生鮮食品とエネルギーを除いたコアCPIは、8月にプラス0.81%となりました。プラス圏を維持しているものの、7月の0.84%から減速し、8ヶ月ぶりの低水準となっています。

この数値が重要な理由は、タイ経済の基調的な物価圧力を示すからです。コアCPIは今年5月にプラス1.09%を記録した後、3ヶ月連続で伸びが鈍化しており、国内需要の根本的な弱さを物語っています。

タイ銀行が金融政策の目標として設定しているインフレ目標圏(1%~3%)を6ヶ月連続で下回る状況が続いています。このため同行は8月13日の会合で政策金利を0.25ポイント引き下げ、1.50%としました。約3年ぶりの低水準です。

構造的課題が経済を圧迫

マイナスインフレの背景には、タイ経済が長年抱える構造的な課題があります。

最も深刻なのは家計債務の問題です。家計債務はGDP比で約90%という異常な高さに達しており、新興国の中でも突出しています。多くの家計が所得の大部分を債務返済に充てているため、消費意欲が削がれています。

人口動態の変化も重要な要因です。タイは「豊かになる前に老いる」国の典型例となっており、生産年齢人口は既に減少に転じています。将来への不安から現役世代の貯蓄志向が高まり、消費が抑制されています。

2025年のGDP成長率について、国際機関は1.8%~2.2%という低い水準を予測しています。観光業の回復も期待を下回り、中国人観光客の戻りは鈍い状況です。

企業経営への影響とリスク

現在の物価環境は、企業経営に複雑な影響を与えています。

短期的には原材料コストの低下により収益性が改善する可能性があります。エネルギーコストの削減は特に製造業にとってプラス要因です。しかし、この状況が長期化すれば深刻な問題が生じます。

消費者が「今後さらに価格が下がるだろう」と予想して購入を先延ばしする買い控えが発生するリスクがあります。企業の売上減少は収益悪化を招き、賃上げの抑制や新規採用の見送りにつながります。

価格決定力の弱い中小企業は特に厳しい状況に置かれています。製品価格の引き下げを余儀なくされる一方で、人件費などの固定コストはすぐには下がりません。

今後の見通し

タイ商務省は2025年通年のインフレ率を0%~1.0%の範囲と予測していますが、実績値を考慮すると通年でマイナスになる可能性も排除していません。

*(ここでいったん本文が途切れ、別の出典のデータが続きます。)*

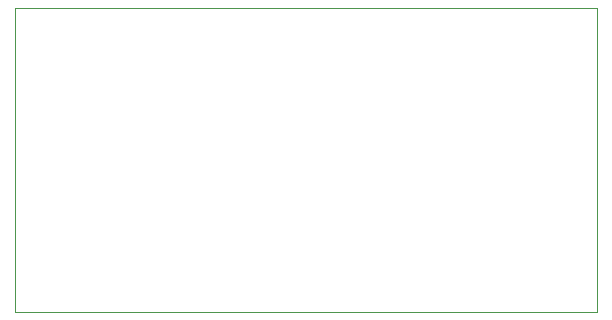
<source format=gbr>
%TF.GenerationSoftware,KiCad,Pcbnew,(5.1.6)-1*%
%TF.CreationDate,2022-05-18T10:49:22-04:00*%
%TF.ProjectId,sensor_v1,73656e73-6f72-45f7-9631-2e6b69636164,rev?*%
%TF.SameCoordinates,Original*%
%TF.FileFunction,Profile,NP*%
%FSLAX46Y46*%
G04 Gerber Fmt 4.6, Leading zero omitted, Abs format (unit mm)*
G04 Created by KiCad (PCBNEW (5.1.6)-1) date 2022-05-18 10:49:22*
%MOMM*%
%LPD*%
G01*
G04 APERTURE LIST*
%TA.AperFunction,Profile*%
%ADD10C,0.050000*%
%TD*%
G04 APERTURE END LIST*
D10*
X143002000Y-69088000D02*
X93726000Y-69088000D01*
X143002000Y-94869000D02*
X143002000Y-69088000D01*
X93726000Y-94869000D02*
X143002000Y-94869000D01*
X93726000Y-69088000D02*
X93726000Y-94869000D01*
M02*

</source>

カシコンリサーチセンターは、8月の実績を受けて通年のインフレ率予測を0.3%から0.1%へ大幅に下方修正しました。

今後の動向を左右する要因として、政府の追加景気対策の規模、中国経済の回復ペース、世界的なエネルギー価格の動向が挙げられます。BKK IT Newsとしては、これらの要因が相互に影響し合う中で、2025年後半も低インフレ環境が続くと予想します。

企業が取るべき対応策

この環境下で企業が検討すべき対応策をいくつか提示します。

まず、キャッシュフローの管理を徹底することです。物価下落環境では売上の伸びが期待できないため、手元資金の確保が重要になります。

次に、効率性の向上に注力することです。コスト削減だけでなく、業務プロセスの見直しや技術投資により生産性を高める取り組みが求められます。

人材戦略の見直しも必要です。優秀な人材の確保と定着により、競争優位性を維持する必要があります。賃金の大幅な引き上げが困難な環境では、非金銭的な福利厚生の充実が重要になります。

市場の多様化も検討すべきです。国内市場の低迷が続く可能性を考慮し、輸出市場の開拓や新しい顧客層へのアプローチが有効な選択肢となります。

マイナスインフレは一時的な現象かもしれませんが、背景にある構造的課題は簡単には解決しません。企業は中長期的な視点で経営戦略の見直しを進める必要があります。